Atomic attempts #282

leios · 2022-01-11T13:34:12Z

This is a draft of an atomic update to Kernelabstractions.

I plan to put everything we need in the atomics.jl file (and corresponding CUDAKernels file); however, I cannot really test ROCM, so I might need to leave that to someone else.

Current roadmap (to be worked on throughout the week):

Implement all atomic primitives (I am failing at remembering the actual work here, but these are things like add, sub, inc, etc...) such that we have parity with CUDA.atomic_* calls. Docs here: https://cuda.juliagpu.org/stable/api/kernel/#Atomics. Right now, I am directly calling the CUDA atomics and then using atomics on pointers for the CPU. I think this will work for all primitives, but might be wrong. Info about CPU atomics: https://gist.github.com/vtjnash/11b0031f2e2a66c9c24d33e810b34ec0#new-intrinsics-for-ptrt
Implement tests for each primitive, following CUDA: https://github.com/JuliaGPU/CUDA.jl/blob/master/test/device/intrinsics/atomics.jl
Add docs. Note that some of the atomic primitives only work on certain types (my GPU cannot do Float64 atomic add, for example), so we need to mention this (and maybe provide a clearer error than CUDA?).
Add example. Thinking simple shared mem histogram with atomics.
Add @atomic macro (along with docs, etc). This is on a separate point because I might not do it for this PR. On the GPU, I think we can pull the @atomic macro directly, but no such feature exists on the CPU (so far as I am aware). We can look for inspiration for the CPU implementation from the CUDA @atomic macro definition: https://github.com/JuliaGPU/CUDA.jl/blob/master/src/device/intrinsics/atomics.jl, but that is tagged as "experimental" for now.

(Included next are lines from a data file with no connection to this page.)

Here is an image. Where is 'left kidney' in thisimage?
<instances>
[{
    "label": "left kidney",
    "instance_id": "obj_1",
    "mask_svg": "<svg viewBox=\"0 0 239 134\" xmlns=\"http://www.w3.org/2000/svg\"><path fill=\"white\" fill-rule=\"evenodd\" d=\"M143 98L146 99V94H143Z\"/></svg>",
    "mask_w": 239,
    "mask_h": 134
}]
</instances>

I am actually currently struggling with the final point because for some reason the macro I created (KernelAbstractions.@atomic) is only grabbing the first symbol of an expression and not the full expression. If everyone is happy enough with the atomic primitives, I might decide to leave the macro to future work (tm).

This is a step towards finalizing #7 and #276; however, I am not sure if it fixes them completely without the @atomic macro.

vchuravy · 2022-01-11T13:52:13Z

Two comments:

I think the approach is the right one. Define the atomic primitives in KA and then expand them in each backend. We will need to copy the macro implementation from CUDA.jl (similar to @print).

I guess the big question is what to do on 1.6, but let me worry about that. For now just add a version check and an error for 1.6

leios · 2022-01-11T13:53:47Z

Alright, I'll get to it with the other atomic functions. My goal is to have them done by the end of the week.

src/atomics.jl

leios · 2022-01-11T17:05:40Z

Ok, the last ones are atomic inc: ((old >= val) ? 0 : (old+1)), and atomic dec: (((old == 0) | (old > val)) ? val : (old-1) )

These just increment up to or decrement down to a specified value. I guess they are mainly for modular arithmetic (otherwise, why would they set the old val to 0 or val)?

Anyway. I think I made some good progress today. Will start on the tests tomorrow!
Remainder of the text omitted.